“Are you not better, and will you not tell us what has happened?” asked Mrs. Lawton, in the precise, deliberate staccato speech by which the calmest people often show that they are nervous.

“Did you write us that you were coming? And why, pray, did you not take Bisbee’s hack from the station, instead of risking such a walk in a storm like this?”

“Because I am a fool!” jerked Miss Keith; “I wanted to get here without being seen; I hoped you would let me hide for a few days until I could think out where to go and what to do! I came on the train as far as Stonebridge, and when I boarded the trolley it promised to clear off. If I’d taken Bisbee’s hack, the talk of me would have been all over town and into prayer-meetin’ to-night. This is Wednesday, isn’t it?”

“No, Tuesday,” replied Brooke, soothingly, exchanging an anxious glance with her mother, which as much as said, “Yes, the poor soul is deranged,” while at the same time she was revolving in her mind how she could manage, without attracting attention, to send Adam for Dr. Love, a young physician of Dr. Russell’s recommending, who had lately established himself in Gilead, hitherto the people of the River Kingdom having been obliged to send either to Stonebridge or Gordon. Swift as the glance was, Miss Keith, who was rapidly recovering herself, caught it in passing and, moreover, read its full meaning.

“I’m not crazy, nor coming down with typhoid, nor dying from justice!” she announced in a tone of suppressed excitement that was far from reassuring. “In that I have proved scripture (not that it needed proving), my visit of the last three months has been a success. Pride goeth before destruction and a haughty spirit before a fall. My pride is gone and I have fallen—”

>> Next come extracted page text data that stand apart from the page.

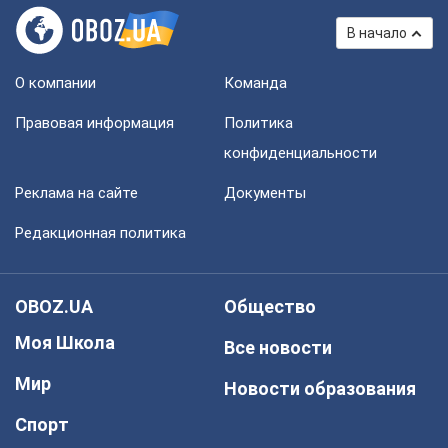
В начало
О компании
Команда
Правовая информация
Политика
конфиденциальности
Реклама на сайте
Документы
Редакционная политика
OBOZ.UA
Общество
Моя Школа
Все новости
Мир
Новости образования
Спорт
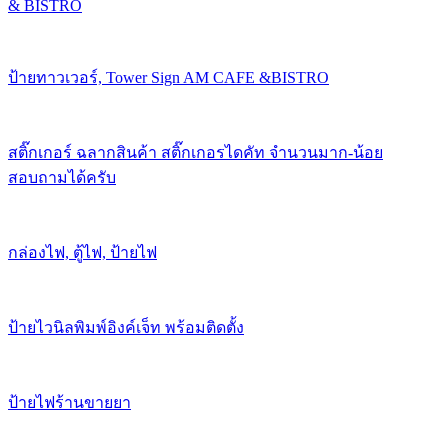
& BISTRO
ป้ายทาวเวอร์, Tower Sign AM CAFE &BISTRO
สติ๊กเกอร์ ฉลากสินค้า สติ๊กเกอรไดคัท จำนวนมาก-น้อย
สอบถามได้ครับ
กล่องไฟ, ตู้ไฟ, ป้ายไฟ
ป้ายไวนิลพิมพ์อิงค์เจ็ท พร้อมติดตั้ง
ป้ายไฟร้านขายยา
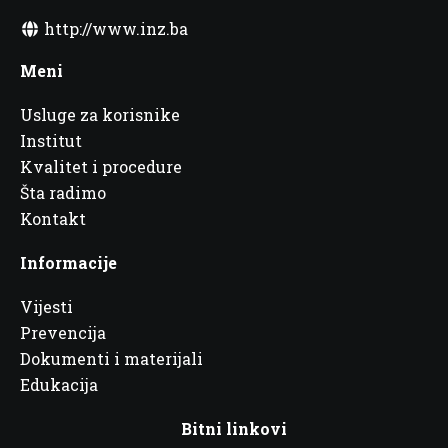
http://www.inz.ba
Meni
Usluge za korisnike
Institut
Kvalitet i procedure
Šta radimo
Kontakt
Informacije
Vijesti
Prevencija
Dokumenti i materijali
Edukacija
Bitni linkovi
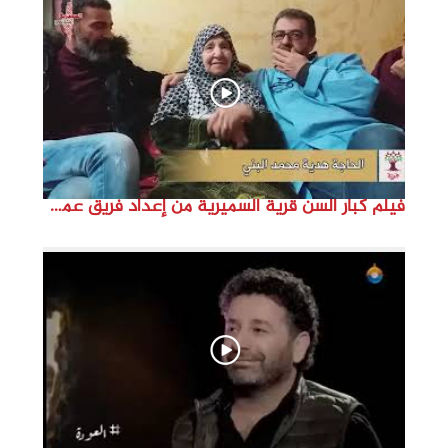
d
e
o
فيلم كبار السن قرية السميرية من إعداد فريق عمل مؤسسة هوية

“Oh, Keith!” said Mrs. Lawton, faintly.

“In spirit, from my high aspirations,” she continued, not heeding the interruption nor the sudden painful colour that suffused Mrs. Lawton’s face. “Also a fool and his money are soon parted, likewise my money and me. So I am, as I said before, a fool, but one who would like a few days to review her folly before the minister and the neighbours feel called upon to wrestle with her about it.”

Light was beginning to dawn upon Mrs. Lawton and Brooke, though as yet the clouds were by no means lifted.

“Would you not rather rest until after supper or have a night’s sleep before you pain yourself by telling us? We do not wish to force any confidence, only naturally we feared that you were ill. Your room, by chance, was aired to-day, and the bed-making is only a minute’s work,” said Mrs. Lawton, rising and laying her hand soothingly upon Keith’s shoulder, as a hint that she might perhaps like to retire, which would have been an unspeakable relief. Not she! Keith West’s nature, blended curiously as it was of Scotch and New England granite, was softest and most retiring in triumphant, happy moods, but in adversity, unsparing and unflinching.

“What I have to tell won’t improve by keeping,” she said by way of answer. “To begin with, I ought to have known better, after all my farming experience, than to buy a pig in a poke, a cow over seven, or a horse without knowing its age, and expect a bargain.”